Purpose: To demonstrate that (125)I seeds can be localized in transrectal ultrasound (TRUS) images obtained with a high-resolution probe when the implant is performed with linked seeds and spacers. Adequate seed localization is essential to the implementation of TRUS-based intraoperative dosimetry for prostate brachytherapy.
Methods and materials: Thirteen preplanned peripherally loaded prostate implants were performed using (125)I seeds and spacers linked together in linear arrays that prevent seed migration and maintain precise seed spacing. A set of two-dimensional transverse images spaced at 0.50-cm intervals were obtained with a high-resolution TRUS probe at the conclusion of the procedure with the patient still under anesthesia. The image set extended from 1.0 cm superior to the base to 1.0 cm inferior to the apex. The visible echoes along each needle track were first localized and then compared with the known construction of the implanted array. The first step was to define the distal and proximal ends of each array. The visible echoes were then identified as seeds or spacers from the known sequence of the array. The locations of the seeds that did not produce a visible echo were interpolated from their known position in the array. A CT scan was obtained after implantation for comparison with the TRUS images.
Results: On average, 93% (range, 86-99%) of the seeds were visible in the TRUS images. However, it was possible to localize 100% of the seeds in each case, because the locations of the missing seeds could be determined from the known construction of the arrays. Two factors complicated the interpretation of the TRUS images. One was that the spacers also produced echoes. Although weak and diffuse, these echoes could be mistaken for seeds. The other was that the number of echoes along a needle track sometimes exceeded the number of seeds and spacers implanted. This was attributed to the overall length of the array, which was approximately 0.5 cm longer than the center-to-center distance between the first and last seed owing to the finite length of the seeds at the ends of the array. When this occurred, it was necessary to disregard either the most distal or most proximal echo, which produced a 0.5-cm uncertainty in the location of the array in the axial direction.

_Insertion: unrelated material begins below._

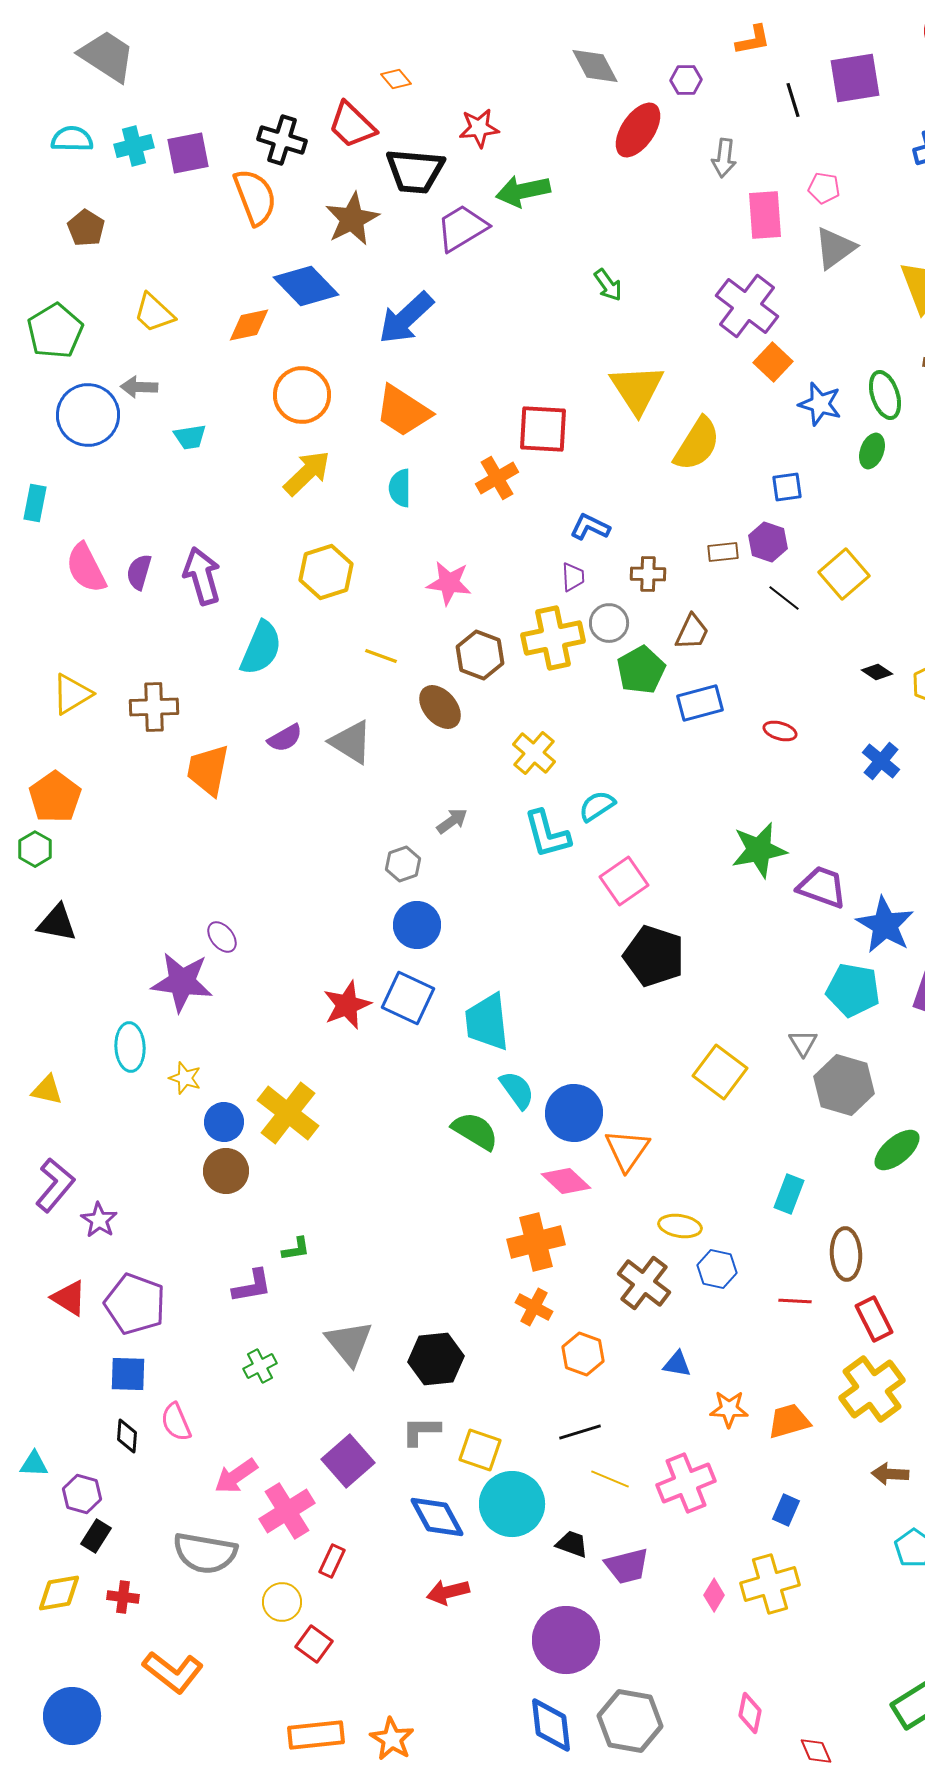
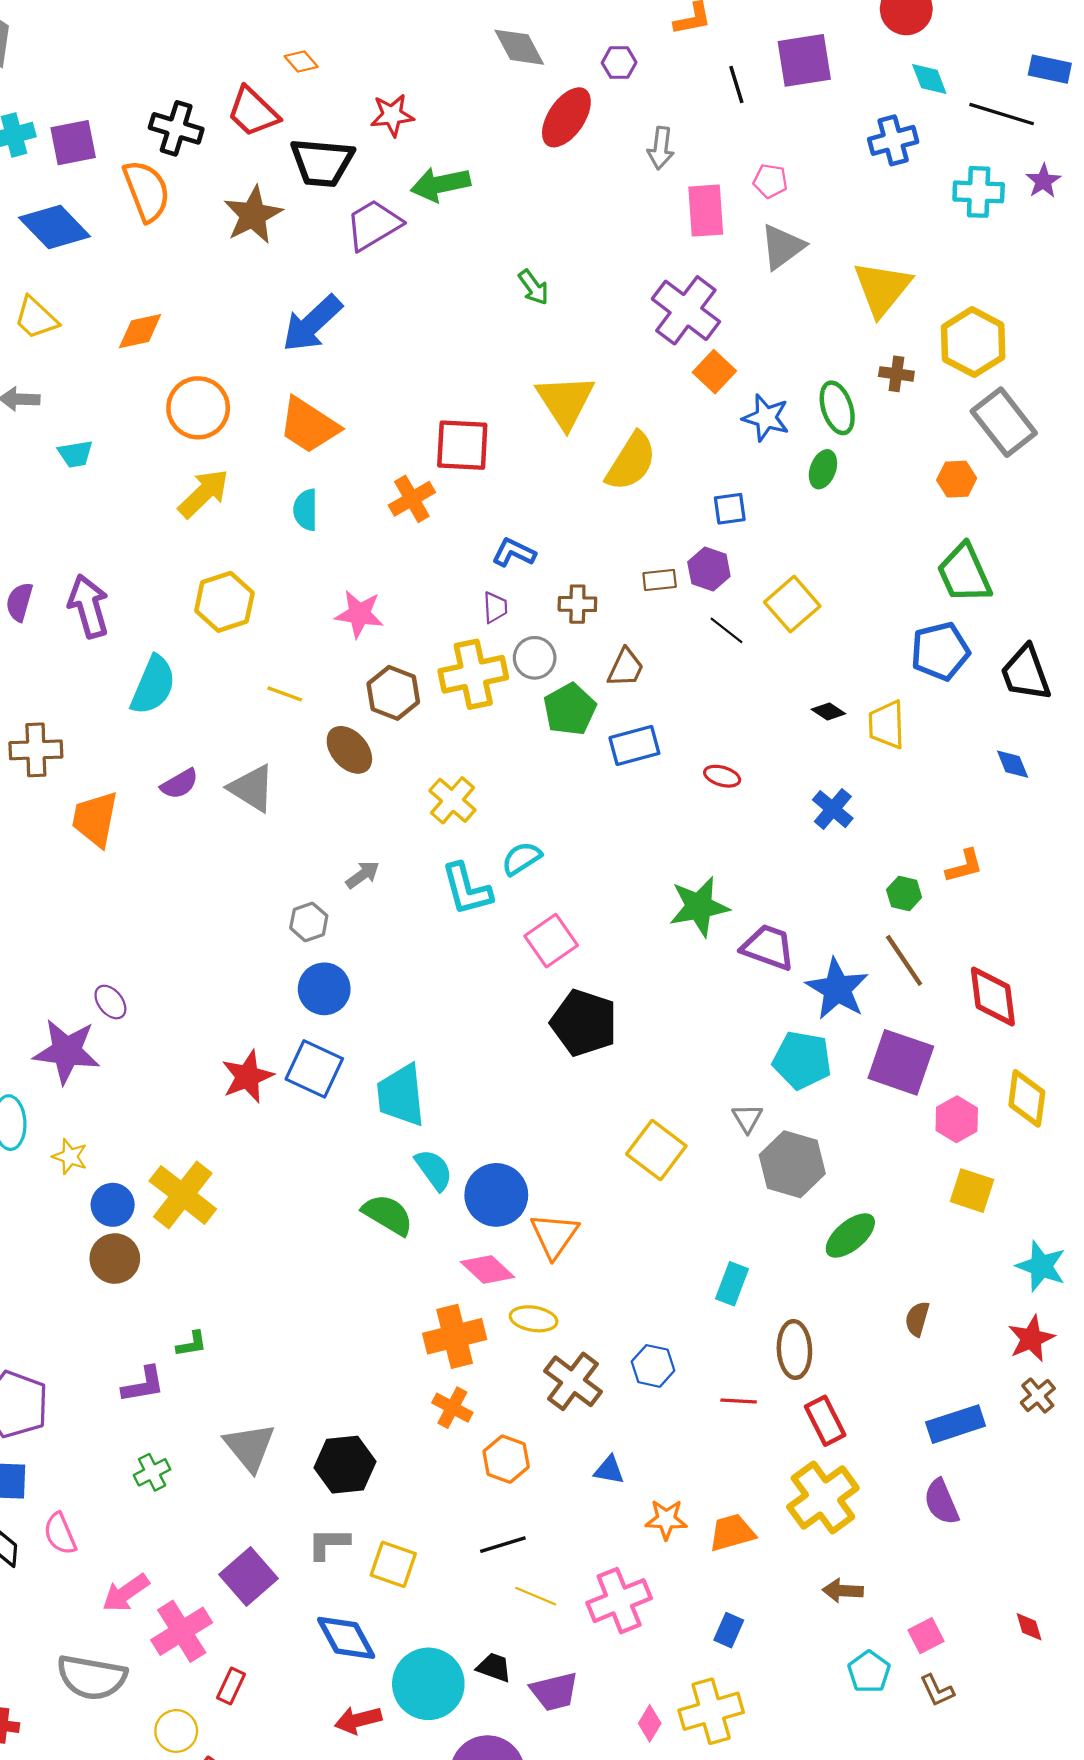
blue diamond: (306, 286) -> (55, 227), moved
yellow ellipse: (680, 1226) -> (534, 1319), moved
cyan circle: (512, 1504) -> (428, 1684), moved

For these reasons, simply localizing the visible echoes in the TRUS images did not guarantee the reliable identification of the seeds.
Conclusion: Our results have demonstrated that a high percentage (>85%) of the implanted (125)I seeds can be directly visualized in postimplant TRUS images when the seeds and spacers are linked to preclude seed migration and rotation and when the images are obtained with a high-resolution TRUS probe. Moreover, it is possible to localize 100% of the seeds with the mechanism of linked seeds because the locations of the missing seeds can be determined from the known construction of the arrays.